Within the records, determine how many lines contain the word "solid". Your reply must consist of that number only.

→ Data section

§

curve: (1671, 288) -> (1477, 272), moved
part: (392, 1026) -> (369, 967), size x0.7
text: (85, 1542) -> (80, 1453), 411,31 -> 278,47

§

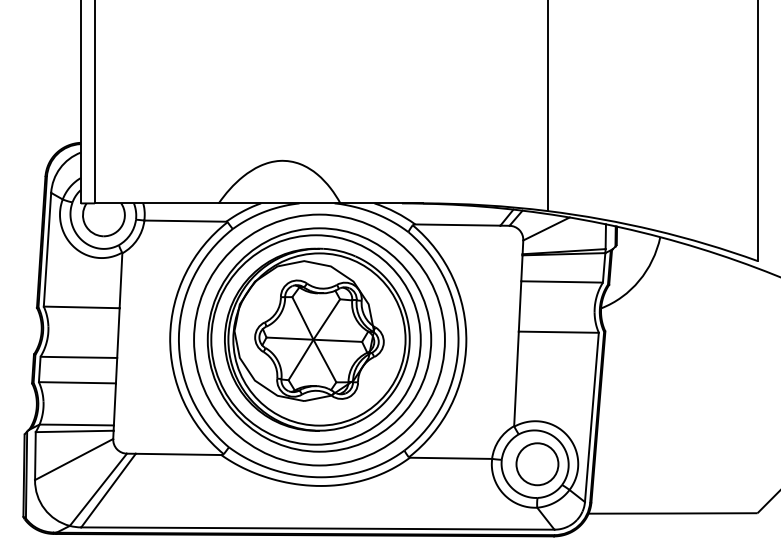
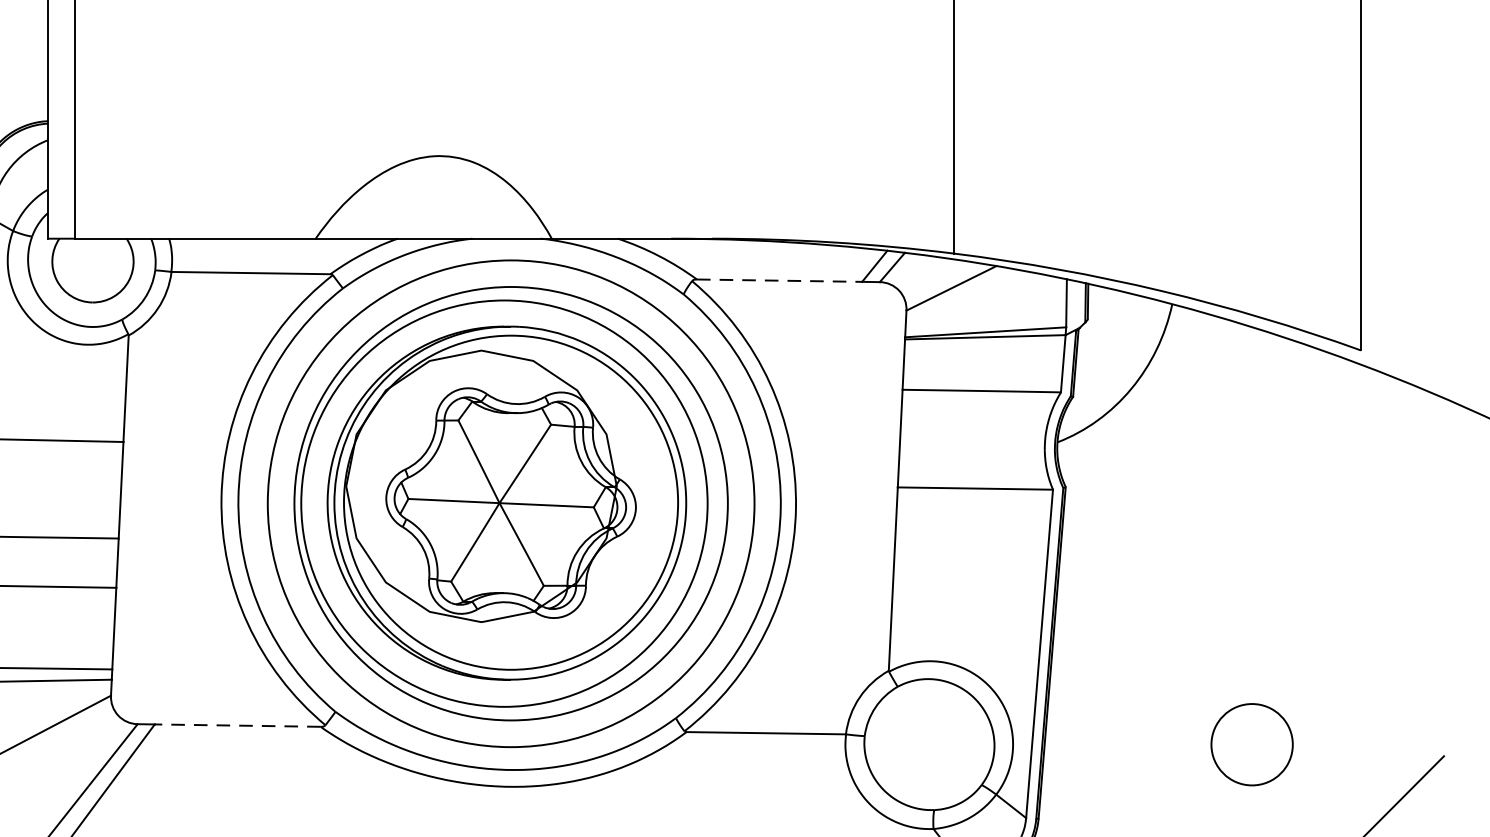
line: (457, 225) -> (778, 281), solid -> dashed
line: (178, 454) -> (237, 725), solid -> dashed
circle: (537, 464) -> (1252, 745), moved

§

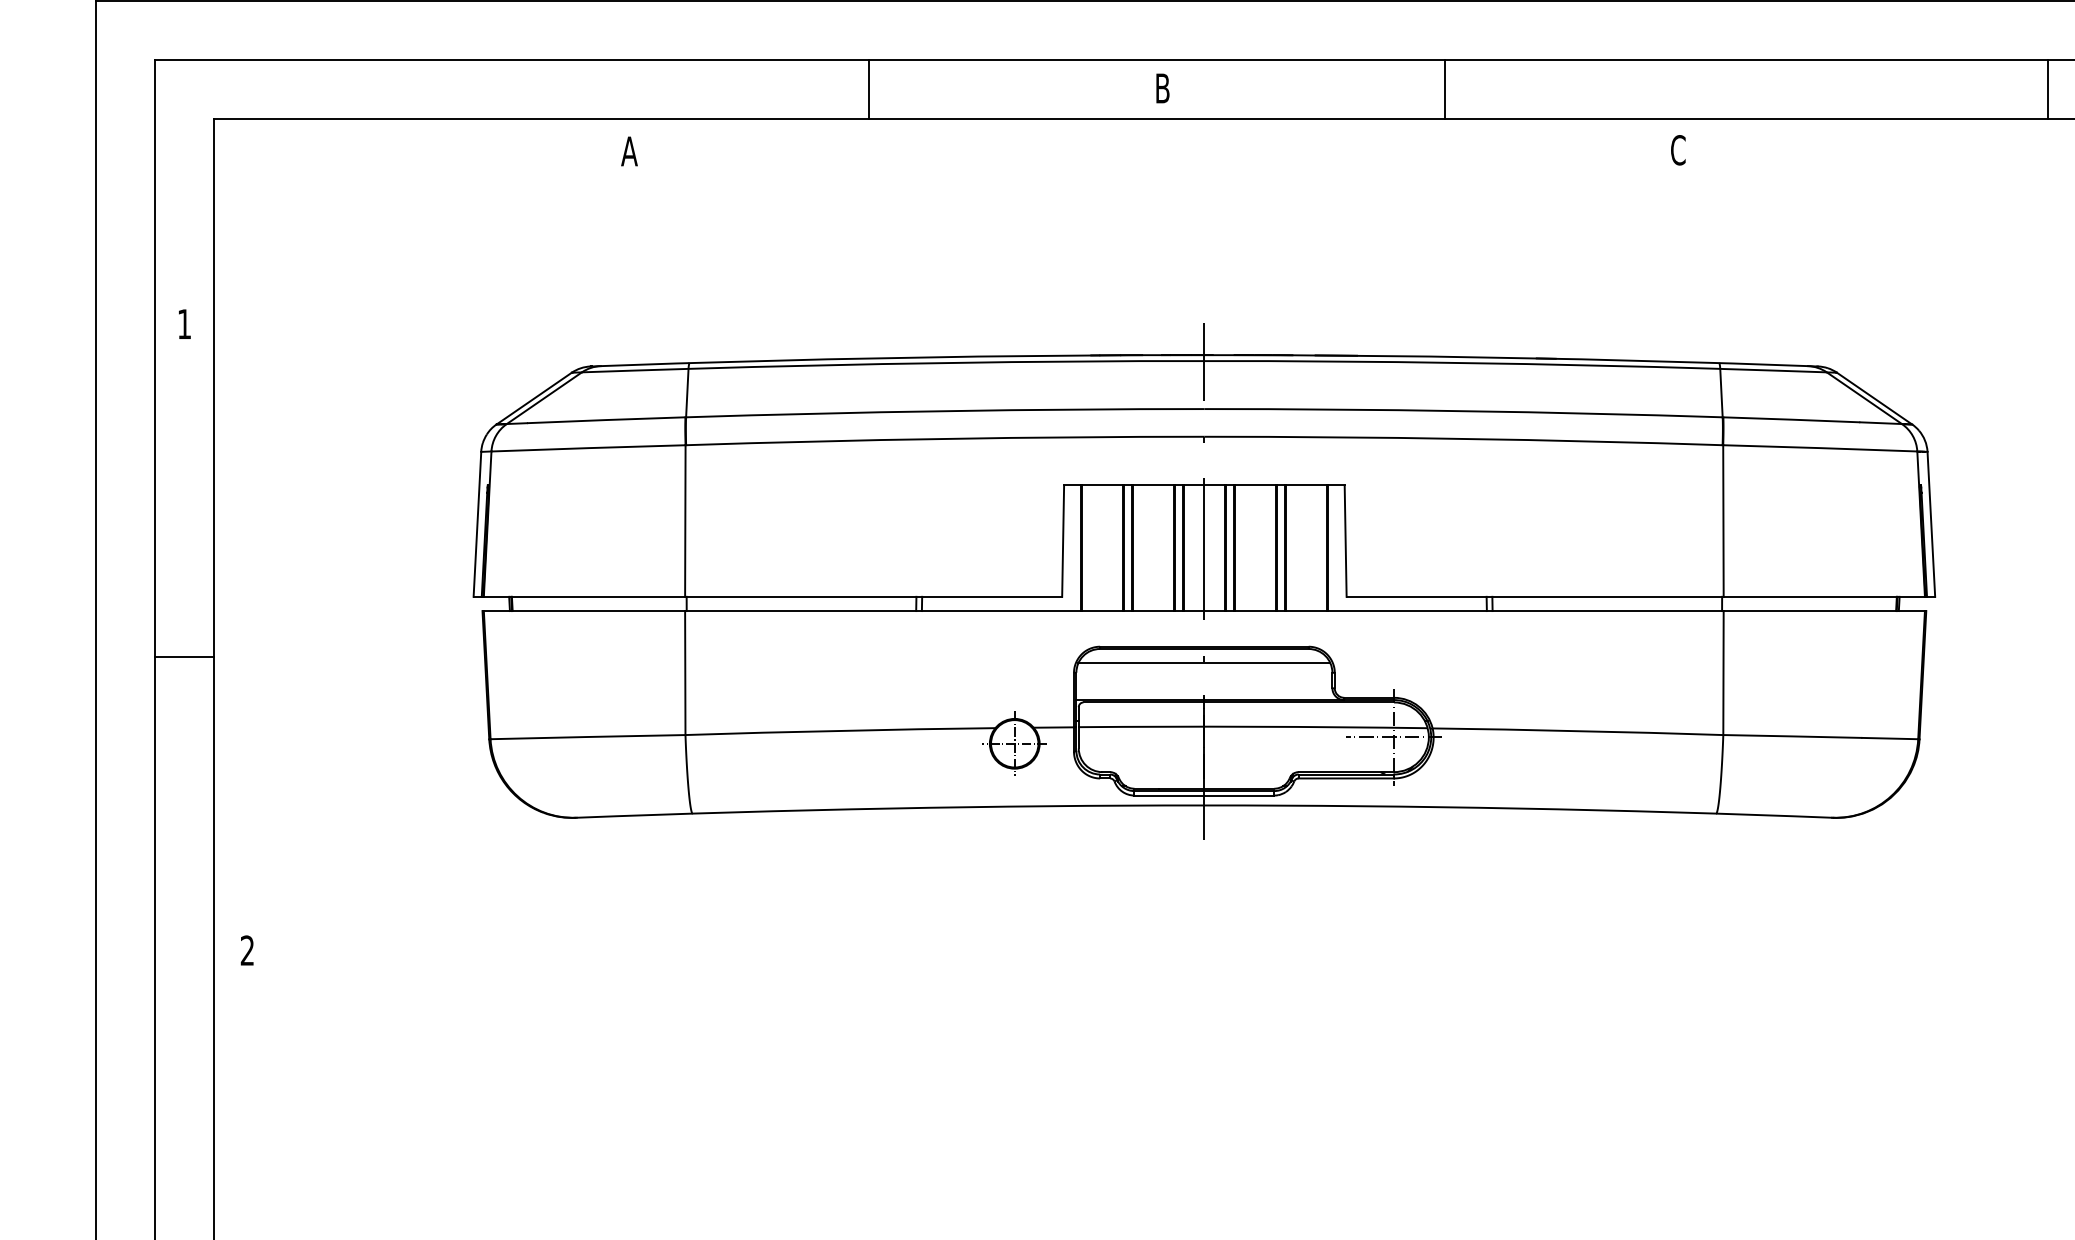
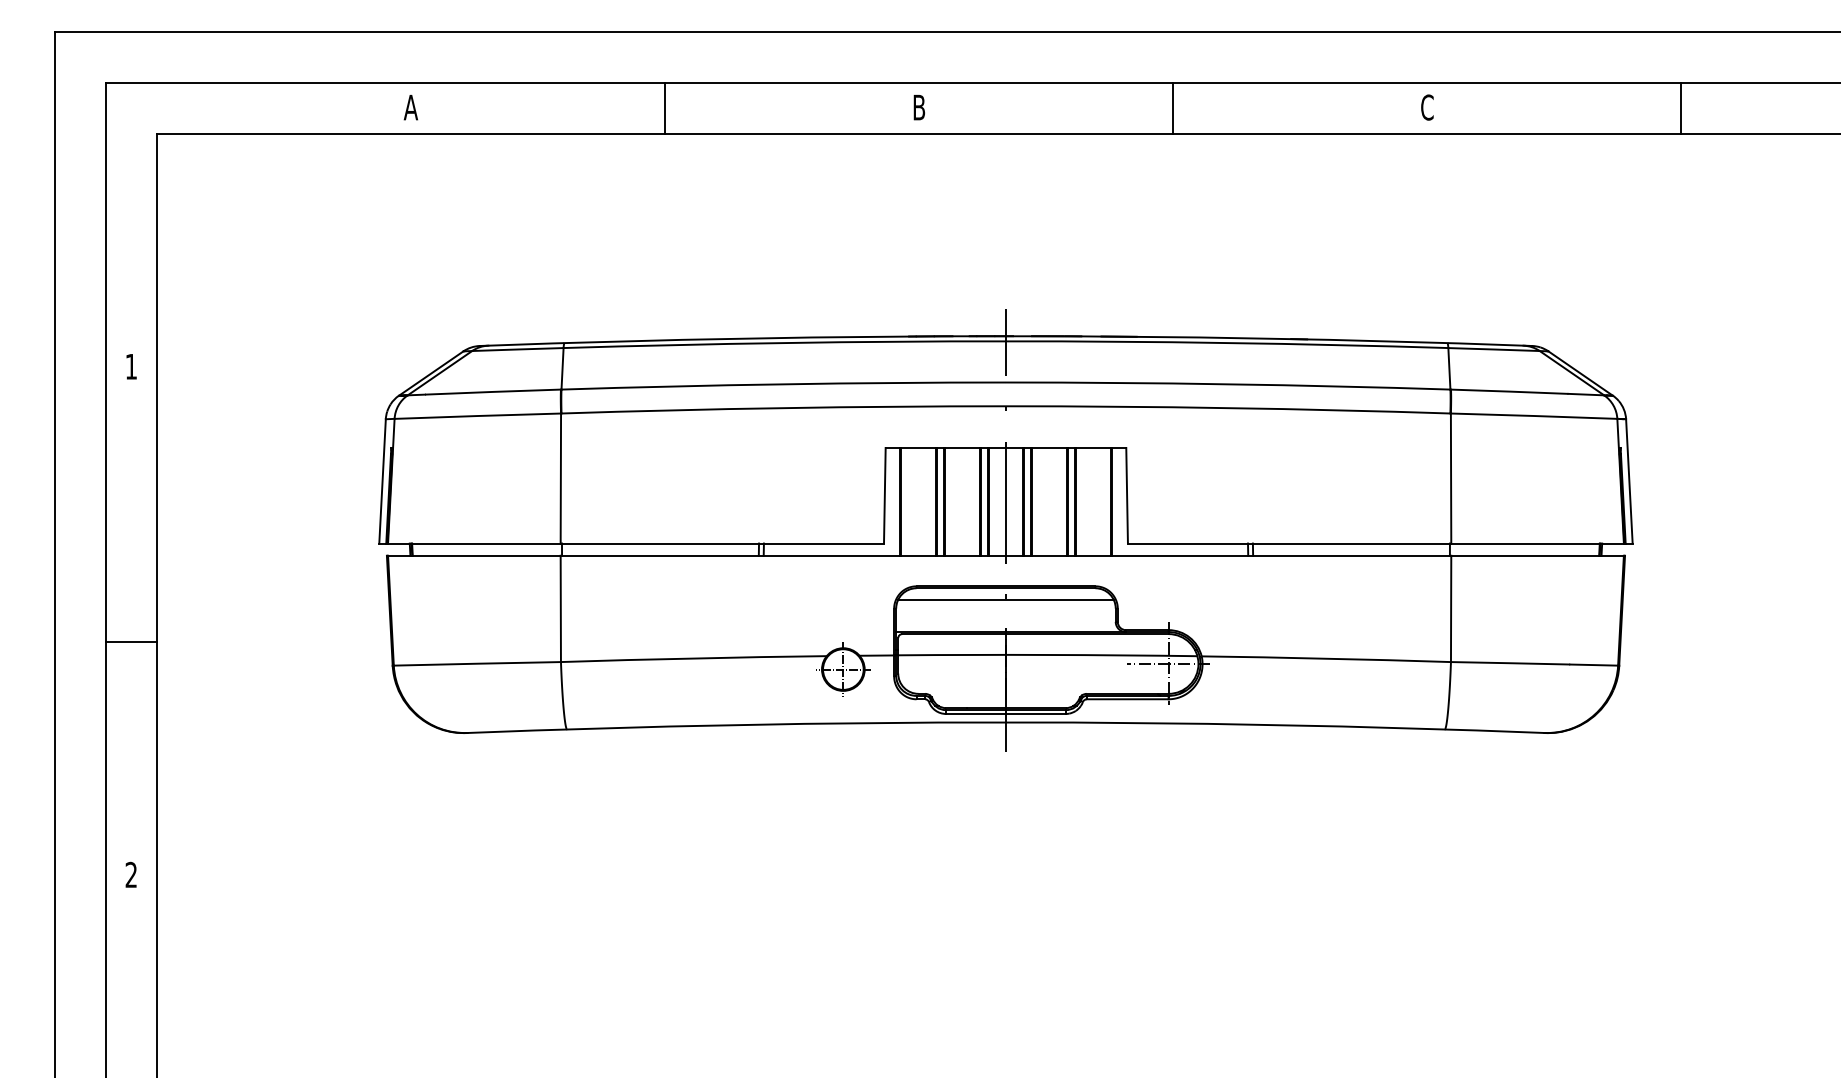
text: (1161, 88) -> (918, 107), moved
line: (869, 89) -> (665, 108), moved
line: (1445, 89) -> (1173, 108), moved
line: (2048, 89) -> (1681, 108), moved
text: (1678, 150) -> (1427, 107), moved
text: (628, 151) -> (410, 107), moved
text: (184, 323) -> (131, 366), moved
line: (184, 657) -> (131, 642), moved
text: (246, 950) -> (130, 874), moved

§

→ The answer
2